Given data:
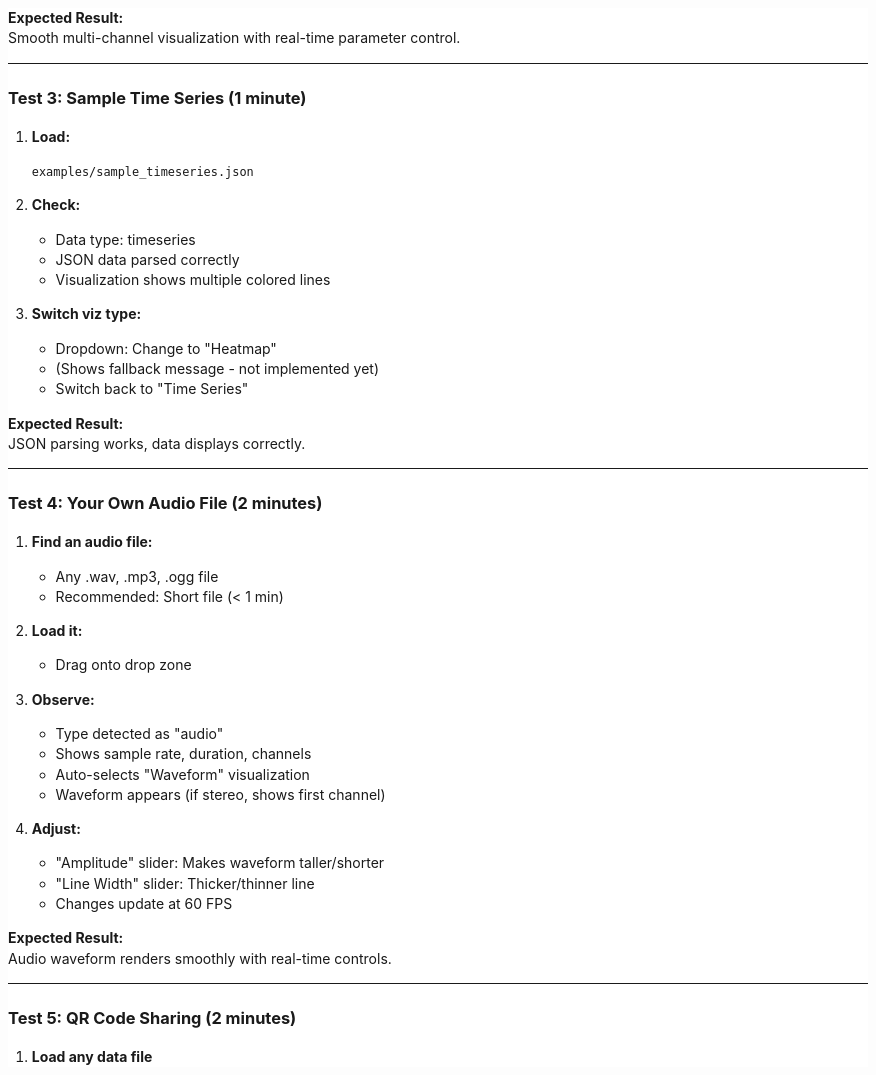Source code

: **Expected Result:**  
Smooth multi-channel visualization with real-time parameter control.

---

### Test 3: Sample Time Series (1 minute)

1. **Load:**
   ```
   examples/sample_timeseries.json
   ```

2. **Check:**
   - Data type: timeseries
   - JSON data parsed correctly
   - Visualization shows multiple colored lines

3. **Switch viz type:**
   - Dropdown: Change to "Heatmap"
   - (Shows fallback message - not implemented yet)
   - Switch back to "Time Series"

**Expected Result:**  
JSON parsing works, data displays correctly.

---

### Test 4: Your Own Audio File (2 minutes)

1. **Find an audio file:**
   - Any .wav, .mp3, .ogg file
   - Recommended: Short file (< 1 min)

2. **Load it:**
   - Drag onto drop zone

3. **Observe:**
   - Type detected as "audio"
   - Shows sample rate, duration, channels
   - Auto-selects "Waveform" visualization
   - Waveform appears (if stereo, shows first channel)

4. **Adjust:**
   - "Amplitude" slider: Makes waveform taller/shorter
   - "Line Width" slider: Thicker/thinner line
   - Changes update at 60 FPS

**Expected Result:**  
Audio waveform renders smoothly with real-time controls.

---

### Test 5: QR Code Sharing (2 minutes)

1. **Load any data file**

Exercise objective: Your answer must be the line with "- Dropdown: Change" and all lines after it through the final line of the entries, copied exactly and with nothing added.

Task response:
   - Dropdown: Change to "Heatmap"
   - (Shows fallback message - not implemented yet)
   - Switch back to "Time Series"

**Expected Result:**  
JSON parsing works, data displays correctly.

---

### Test 4: Your Own Audio File (2 minutes)

1. **Find an audio file:**
   - Any .wav, .mp3, .ogg file
   - Recommended: Short file (< 1 min)

2. **Load it:**
   - Drag onto drop zone

3. **Observe:**
   - Type detected as "audio"
   - Shows sample rate, duration, channels
   - Auto-selects "Waveform" visualization
   - Waveform appears (if stereo, shows first channel)

4. **Adjust:**
   - "Amplitude" slider: Makes waveform taller/shorter
   - "Line Width" slider: Thicker/thinner line
   - Changes update at 60 FPS

**Expected Result:**  
Audio waveform renders smoothly with real-time controls.

---

### Test 5: QR Code Sharing (2 minutes)

1. **Load any data file**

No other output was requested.